The mass media are calling this a “reprieve”, even “wonderful news”, but as Jonathan Cook explains in his latest article “Assange’s ‘reprieve’ is another lie, hiding the real goal of keeping him endlessly locked up,” that’s all a bunch of crap.
“The word ‘reprieve’ is there — just as the judges’ headline ruling that some of the grounds of his appeal have been ‘granted’ — to conceal the fact that he is prisoner to an endless legal charade every bit as much as he is a prisoner in a Belmarsh cell,” writes Cook. “In fact, today’s ruling is yet further evidence that Assange is being denied due process and his most basic legal rights — as he has been for a decade or more.”
Cook writes the following:
“The case has always been about buying time. To disappear Assange from public view. To vilify him. To smash the revolutionary publishing platform he founded to help whistleblowers expose state crimes. To send a message to other journalists that the US can reach them wherever they live should they try to hold Washington to account for its criminality.
“And worst of all, to provide a final solution for the nuisance Assange had become for the global superpower by trapping him in an endless process of incarceration and trial that, if it is allowed to drag on long enough, will most likely kill him.”



This kind of slow motion strangulation is how the empire operates all the time these days, across all spheres. Helping Israel starve Gaza while slowly pretending to work toward solutions. Drawing out a proxy war in Ukraine for as long as possible to bleed Russia. Slowly killing Assange in prison without trial under the pretense of judicial proceedings.
The US-centralized empire hunts not like a tiger, killing its prey with one fatal bite to the jugular, but more like a python: slowly suffocating the life out of its prey until it perishes. It favors the long, drawn-out, confusing strangulation of inconvenient populations and individuals, carried out under the cover of bureaucracy and propaganda spin. In today’s world it prefers sanctions, blockades and long proxy conflicts over the big Hulk-smash ground invasions we saw it carry out in places like Iraq and Vietnam.

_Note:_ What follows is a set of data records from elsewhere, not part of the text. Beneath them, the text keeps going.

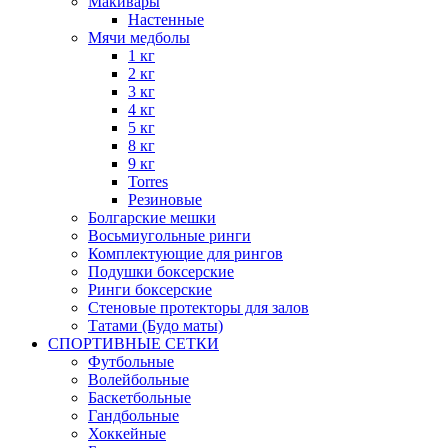
Макивары
Настенные
Мячи медболы
1 кг
2 кг
3 кг
4 кг
5 кг
8 кг
9 кг
Torres
Резиновые
Болгарские мешки
Восьмиугольные ринги
Комплектующие для рингов
Подушки боксерские
Ринги боксерские
Стеновые протекторы для залов
Татами (Будо маты)
СПОРТИВНЫЕ СЕТКИ
Футбольные
Волейбольные
Баскетбольные
Гандбольные
Хоккейные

These slow suffocations can take more time, but what they lack in efficiency they make up for in the quality of perception management. It’s bad PR to just openly invade countries and murder people, which is why the leaders of the western empire have been able to wag their fingers at Putin despite their being quantifiably far more murderous than Russia. People start snapping out of the propaganda matrix you spent so much time building for them and begin organizing against the political status quo your power is premised on.
So they opt for slow strangulation strategies where they can confuse the public about what’s happening and who’s responsible, outsourcing the blame to other parties while posing as the good guy who’s trying to bring peace and stability. It takes time, but the empire has time to burn. That’s what happens when you’re the most powerful empire in the history of civilization; you have the luxury of biding your time while orchestrating large-scale, long-term operations to advance your power agendas.
Meanwhile Gaza starves, Ukraine bleeds, and Assange languishes in prison, each needing this to end with more urgency every day.